Well, Sigyn took Fisi home. That creature has a huge time-out coming. No biscuits for Fisi until all the spikey fellow’s stitches come out.
I figured, though, that while I’m here I should do a little of what I do best. Pay the human female back for having such an untidy workspace. I’m sure I can make her life more annoying somehow.
Great Frigga’s corset! It looks like some other practitioner of mischief has been here before me!
Oh, wait. That’s just the natural state of her desk drawer… My bad.
Look at all these keys! Does she even know what they all go to???
Well, if she does now, she won’t once I swap around all the labels.
Rubber bands! Rubber bands are always useful. Or, they are until they lose their boinginess…
I will noodlify these and then sit back and laugh as she goes through three or four… or eight, trying to find one that doesn’t break at first stretch.
Oh ho! These will come in handy!

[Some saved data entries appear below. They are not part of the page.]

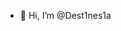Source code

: - 👋 Hi, I’m @Dest1nes1a


<!---
Dest1nes1a/Dest1nes1a is a ✨ special ✨ repository because its `README.md` (this file) appears on your GitHub profile.
You can click the Preview link to take a look at your changes.
--->
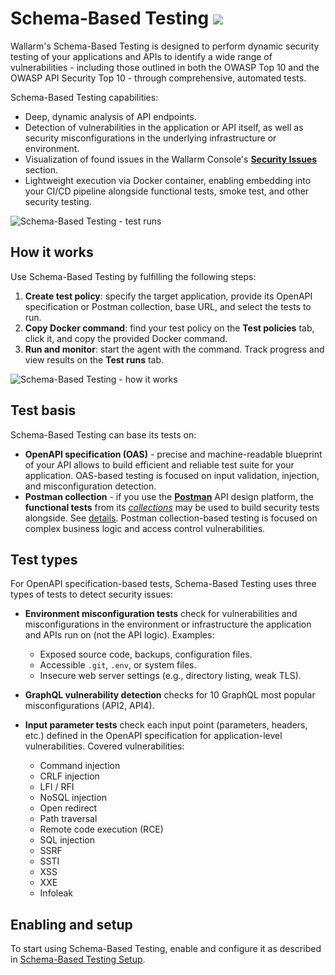 # Schema-Based Testing <a href="../../../about-wallarm/subscription-plans/#core-subscription-plans"><img src="../../../images/security-testing-tag.svg" style="border: none;"></a>

Wallarm's Schema-Based Testing is designed to perform dynamic security testing of your applications and APIs to identify a wide range of vulnerabilities - including those outlined in both the OWASP Top 10 and the OWASP API Security Top 10 - through comprehensive, automated tests.

Schema-Based Testing capabilities:

* Deep, dynamic analysis of API endpoints.
* Detection of vulnerabilities in the application or API itself, as well as security misconfigurations in the underlying infrastructure or environment.
* Visualization of found issues in the Wallarm Console's [**Security Issues**](../../api-attack-surface/security-issues.md) section.
* Lightweight execution via Docker container, enabling embedding into your CI/CD pipeline alongside functional tests, smoke test, and other security testing.

![Schema-Based Testing - test runs](../../images/vulnerability-detection/sbt-test-runs.png)

## How it works

Use Schema-Based Testing by fulfilling the following steps:

1. **Create test policy**: specify the target application, provide its OpenAPI specification or Postman collection, base URL, and select the tests to run.
1. **Copy Docker command**: find your test policy on the **Test policies** tab, click it, and copy the provided Docker command.
1. **Run and monitor**: start the agent with the command. Track progress and view results on the **Test runs** tab.

![Schema-Based Testing - how it works](../../images/vulnerability-detection/sbt-diagram.png)

## Test basis

Schema-Based Testing can base its tests on:

* **OpenAPI specification (OAS)** - precise and machine-readable blueprint of your API allows to build efficient and reliable test suite for your application. OAS-based testing is focused on input validation, injection, and misconfiguration detection.
* **Postman collection** - if you use the [**Postman**](https://www.postman.com/) API design platform, the **functional tests** from its [*collections*](https://www.postman.com/product/collections/) may be used to build security tests alongside. See [details](setup.md#postman-collection-based-test-policies). Postman collection-based testing is focused on complex business logic and access control vulnerabilities.

## Test types

For OpenAPI specification-based tests, Schema-Based Testing uses three types of tests to detect security issues:

* **Environment misconfiguration tests** check for vulnerabilities and misconfigurations in the environment or infrastructure the application and APIs run on (not the API logic). Examples:

    * Exposed source code, backups, configuration files.
    * Accessible `.git`, `.env`, or system files.
    * Insecure web server settings (e.g., directory listing, weak TLS).

* **GraphQL vulnerability detection** checks for 10 GraphQL most popular misconfigurations (API2, API4).

* **Input parameter tests** check each input point (parameters, headers, etc.) defined in the OpenAPI specification for application-level vulnerabilities. Covered vulnerabilities:

    * Command injection
    * CRLF injection
    * LFI / RFI
    * NoSQL injection
    * Open redirect
    * Path traversal
    * Remote code execution (RCE)
    * SQL injection
    * SSRF
    * SSTI
    * XSS
    * XXE
    * Infoleak

## Enabling and setup

To start using Schema-Based Testing, enable and configure it as described in [Schema-Based Testing Setup](setup.md).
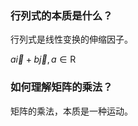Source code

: ### 行列式的本质是什么？

行列式是线性变换的伸缩因子。



$a\vec{i} + b\vec{j}, a\in\mbox{R}$

### 如何理解矩阵的乘法？

矩阵的乘法，本质是一种运动。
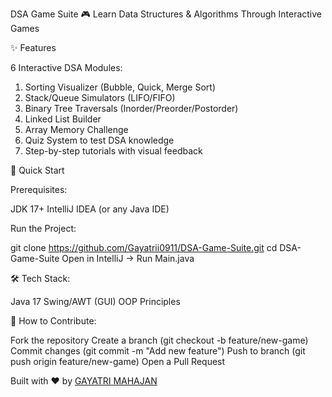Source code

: DSA Game Suite
🎮 Learn Data Structures & Algorithms Through Interactive Games

✨ Features

6 Interactive DSA Modules:
1. Sorting Visualizer (Bubble, Quick, Merge Sort)
2. Stack/Queue Simulators (LIFO/FIFO)
3. Binary Tree Traversals (Inorder/Preorder/Postorder)
4. Linked List Builder
5. Array Memory Challenge
6. Quiz System to test DSA knowledge
7. Step-by-step tutorials with visual feedback

🚀 Quick Start

Prerequisites:

JDK 17+
IntelliJ IDEA (or any Java IDE)

Run the Project:

git clone https://github.com/Gayatrii0911/DSA-Game-Suite.git
cd DSA-Game-Suite
Open in IntelliJ → Run Main.java

🛠️ Tech Stack:

Java 17
Swing/AWT (GUI)
OOP Principles


📝 How to Contribute:

Fork the repository
Create a branch (git checkout -b feature/new-game)
Commit changes (git commit -m "Add new feature")
Push to branch (git push origin feature/new-game)
Open a Pull Request

Built with ❤️ by [GAYATRI MAHAJAN](https://github.com/Gayatrii0911)
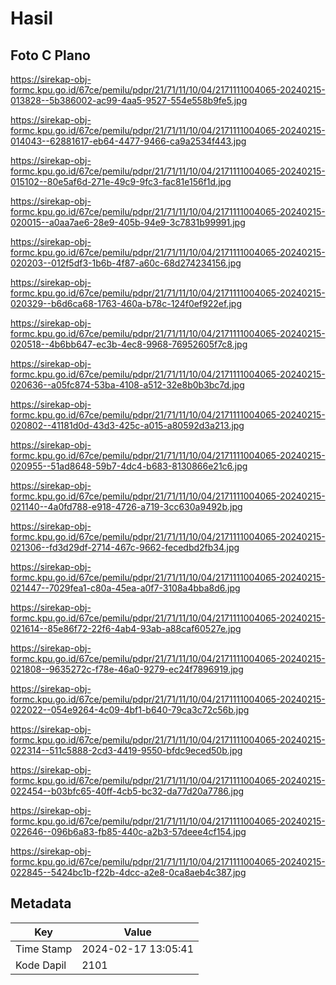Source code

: # Hasil

## Foto C Plano

https://sirekap-obj-formc.kpu.go.id/67ce/pemilu/pdpr/21/71/11/10/04/2171111004065-20240215-013828--5b386002-ac99-4aa5-9527-554e558b9fe5.jpg

https://sirekap-obj-formc.kpu.go.id/67ce/pemilu/pdpr/21/71/11/10/04/2171111004065-20240215-014043--62881617-eb64-4477-9466-ca9a2534f443.jpg

https://sirekap-obj-formc.kpu.go.id/67ce/pemilu/pdpr/21/71/11/10/04/2171111004065-20240215-015102--80e5af6d-271e-49c9-9fc3-fac81e156f1d.jpg

https://sirekap-obj-formc.kpu.go.id/67ce/pemilu/pdpr/21/71/11/10/04/2171111004065-20240215-020015--a0aa7ae6-28e9-405b-94e9-3c7831b99991.jpg

https://sirekap-obj-formc.kpu.go.id/67ce/pemilu/pdpr/21/71/11/10/04/2171111004065-20240215-020203--012f5df3-1b6b-4f87-a60c-68d274234156.jpg

https://sirekap-obj-formc.kpu.go.id/67ce/pemilu/pdpr/21/71/11/10/04/2171111004065-20240215-020329--b6d6ca68-1763-460a-b78c-124f0ef922ef.jpg

https://sirekap-obj-formc.kpu.go.id/67ce/pemilu/pdpr/21/71/11/10/04/2171111004065-20240215-020518--4b6bb647-ec3b-4ec8-9968-76952605f7c8.jpg

https://sirekap-obj-formc.kpu.go.id/67ce/pemilu/pdpr/21/71/11/10/04/2171111004065-20240215-020636--a05fc874-53ba-4108-a512-32e8b0b3bc7d.jpg

https://sirekap-obj-formc.kpu.go.id/67ce/pemilu/pdpr/21/71/11/10/04/2171111004065-20240215-020802--41181d0d-43d3-425c-a015-a80592d3a213.jpg

https://sirekap-obj-formc.kpu.go.id/67ce/pemilu/pdpr/21/71/11/10/04/2171111004065-20240215-020955--51ad8648-59b7-4dc4-b683-8130866e21c6.jpg

https://sirekap-obj-formc.kpu.go.id/67ce/pemilu/pdpr/21/71/11/10/04/2171111004065-20240215-021140--4a0fd788-e918-4726-a719-3cc630a9492b.jpg

https://sirekap-obj-formc.kpu.go.id/67ce/pemilu/pdpr/21/71/11/10/04/2171111004065-20240215-021306--fd3d29df-2714-467c-9662-fecedbd2fb34.jpg

https://sirekap-obj-formc.kpu.go.id/67ce/pemilu/pdpr/21/71/11/10/04/2171111004065-20240215-021447--7029fea1-c80a-45ea-a0f7-3108a4bba8d6.jpg

https://sirekap-obj-formc.kpu.go.id/67ce/pemilu/pdpr/21/71/11/10/04/2171111004065-20240215-021614--85e86f72-22f6-4ab4-93ab-a88caf60527e.jpg

https://sirekap-obj-formc.kpu.go.id/67ce/pemilu/pdpr/21/71/11/10/04/2171111004065-20240215-021808--9635272c-f78e-46a0-9279-ec24f7896919.jpg

https://sirekap-obj-formc.kpu.go.id/67ce/pemilu/pdpr/21/71/11/10/04/2171111004065-20240215-022022--054e9264-4c09-4bf1-b640-79ca3c72c56b.jpg

https://sirekap-obj-formc.kpu.go.id/67ce/pemilu/pdpr/21/71/11/10/04/2171111004065-20240215-022314--511c5888-2cd3-4419-9550-bfdc9eced50b.jpg

https://sirekap-obj-formc.kpu.go.id/67ce/pemilu/pdpr/21/71/11/10/04/2171111004065-20240215-022454--b03bfc65-40ff-4cb5-bc32-da77d20a7786.jpg

https://sirekap-obj-formc.kpu.go.id/67ce/pemilu/pdpr/21/71/11/10/04/2171111004065-20240215-022646--096b6a83-fb85-440c-a2b3-57deee4cf154.jpg

https://sirekap-obj-formc.kpu.go.id/67ce/pemilu/pdpr/21/71/11/10/04/2171111004065-20240215-022845--5424bc1b-f22b-4dcc-a2e8-0ca8aeb4c387.jpg


## Metadata

| Key        | Value               |
| ---------- | ------------------- |
| Time Stamp | 2024-02-17 13:05:41 |
| Kode Dapil | 2101                |



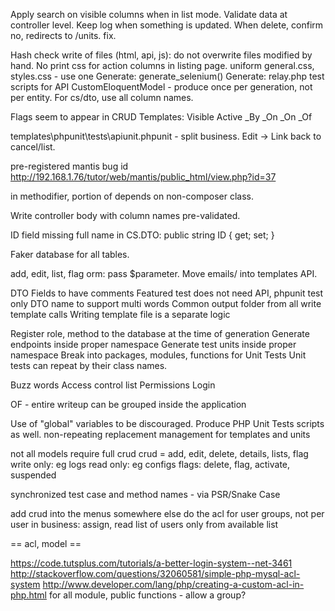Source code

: Apply search on visible columns when in list mode.
Validate data at controller level.
Keep log when something is updated.
When delete, confirm no, redirects to /units. fix.

Hash check write of files (html, api, js): do not overwrite files modified by hand.
No print css for action columns in listing page.
uniform general.css, styles.css - use one
Generate: generate_selenium()
Generate: relay.php test scripts for API
CustomEloquentModel - produce once per generation, not per entity.
For cs/dto, use all column names.

Flags seem to appear in CRUD Templates:
    Visible
    Active
    _By
    _On
    _On
    _Of

templates\phpunit\tests\apiunit.phpunit - split business.
Edit -> Link back to cancel/list.

pre-registered mantis bug id
http://192.168.1.76/tutor/web/mantis/public_html/view.php?id=37

in methodifier, portion of depends on non-composer class.

Write controller body with column names pre-validated.

ID field missing full name in CS.DTO:
	public string ID { get; set; }

Faker database for all tables.

add, edit, list, flag orm: pass $parameter.
Move emails/ into templates API.

DTO Fields to have comments
Featured test does not need API, phpunit test only
DTO name to support multi words
Common output folder from all write template calls
Writing template file is a separate logic

Register role, method to the database at the time of generation
Generate endpoints inside proper namespace
Generate test units inside proper namespace
Break into packages, modules, functions for Unit Tests
Unit tests can repeat by their class names.

Buzz words
	Access control list
	Permissions
	Login

OF
	- entire writeup can be grouped inside the application

Use of "global" variables to be discouraged.
Produce PHP Unit Tests scripts as well.
non-repeating replacement management for templates and units

not all models require full crud
	crud = add, edit, delete, details, lists, flag
		write only: eg logs
		read only: eg configs
		flags: delete, flag, activate, suspended

synchronized test case and method names - via PSR/Snake Case

add crud into the menus somewhere else
do the acl for user groups, not per user
in business: assign, read list of users only from available list

== acl, model ==

https://code.tutsplus.com/tutorials/a-better-login-system--net-3461
http://stackoverflow.com/questions/32060581/simple-php-mysql-acl-system
http://www.developer.com/lang/php/creating-a-custom-acl-in-php.html
for all module, public functions
	- allow a group?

These are the transfer slips the human female writes out to schedule students for make-up labs if they have a good excuse for missing.
I’ve become quite adept at forging her signature, so I’ll just sign a bunch of these and start randomly assigning students to other labs. We’ll see how long it takes them to figure out I’ve even changed their courses….
And since I’ve left some fun surprises, I’ll just take a little something for my trouble, and not just photos.
This. I choose this. I like this.
It is a paperclip truly fit for a god. I can hold all of Midgard together with this!